## [WHAT IS NEEDED]
Copy the lines below from the line with "Herengracht Amsterdam" up to and including the line with "anakart kombi değişimi", substituting "Añadir" for each "Agregar" and leaving everything else unchanged.

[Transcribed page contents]
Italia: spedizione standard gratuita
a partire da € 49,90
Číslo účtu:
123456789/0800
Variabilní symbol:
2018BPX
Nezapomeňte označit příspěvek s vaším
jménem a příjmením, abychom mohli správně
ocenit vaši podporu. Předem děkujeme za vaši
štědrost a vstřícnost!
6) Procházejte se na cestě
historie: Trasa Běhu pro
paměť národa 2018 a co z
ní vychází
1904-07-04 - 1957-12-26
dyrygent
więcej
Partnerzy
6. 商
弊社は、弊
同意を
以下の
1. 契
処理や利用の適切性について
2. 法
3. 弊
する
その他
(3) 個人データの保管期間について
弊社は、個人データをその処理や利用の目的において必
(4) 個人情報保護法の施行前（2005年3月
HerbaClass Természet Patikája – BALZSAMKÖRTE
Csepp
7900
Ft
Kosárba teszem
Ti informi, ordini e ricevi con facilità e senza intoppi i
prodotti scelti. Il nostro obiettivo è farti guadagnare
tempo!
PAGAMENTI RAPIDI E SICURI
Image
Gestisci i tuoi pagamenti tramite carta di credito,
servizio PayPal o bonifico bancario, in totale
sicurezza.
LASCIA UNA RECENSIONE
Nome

* * *

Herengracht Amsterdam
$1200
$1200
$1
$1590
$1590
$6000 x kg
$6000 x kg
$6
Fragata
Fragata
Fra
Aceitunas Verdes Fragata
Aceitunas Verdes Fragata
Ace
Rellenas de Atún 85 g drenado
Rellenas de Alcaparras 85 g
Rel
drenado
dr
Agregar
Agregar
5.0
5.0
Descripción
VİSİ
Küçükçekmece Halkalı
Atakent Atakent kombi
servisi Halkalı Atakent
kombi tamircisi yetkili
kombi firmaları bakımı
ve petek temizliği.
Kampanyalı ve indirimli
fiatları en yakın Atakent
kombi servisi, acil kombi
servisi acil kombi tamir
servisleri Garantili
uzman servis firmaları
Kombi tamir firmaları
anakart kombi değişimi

## [TASK RESULT]
Herengracht Amsterdam
$1200
$1200
$1
$1590
$1590
$6000 x kg
$6000 x kg
$6
Fragata
Fragata
Fra
Aceitunas Verdes Fragata
Aceitunas Verdes Fragata
Ace
Rellenas de Atún 85 g drenado
Rellenas de Alcaparras 85 g
Rel
drenado
dr
Añadir
Añadir
5.0
5.0
Descripción
VİSİ
Küçükçekmece Halkalı
Atakent Atakent kombi
servisi Halkalı Atakent
kombi tamircisi yetkili
kombi firmaları bakımı
ve petek temizliği.
Kampanyalı ve indirimli
fiatları en yakın Atakent
kombi servisi, acil kombi
servisi acil kombi tamir
servisleri Garantili
uzman servis firmaları
Kombi tamir firmaları
anakart kombi değişimi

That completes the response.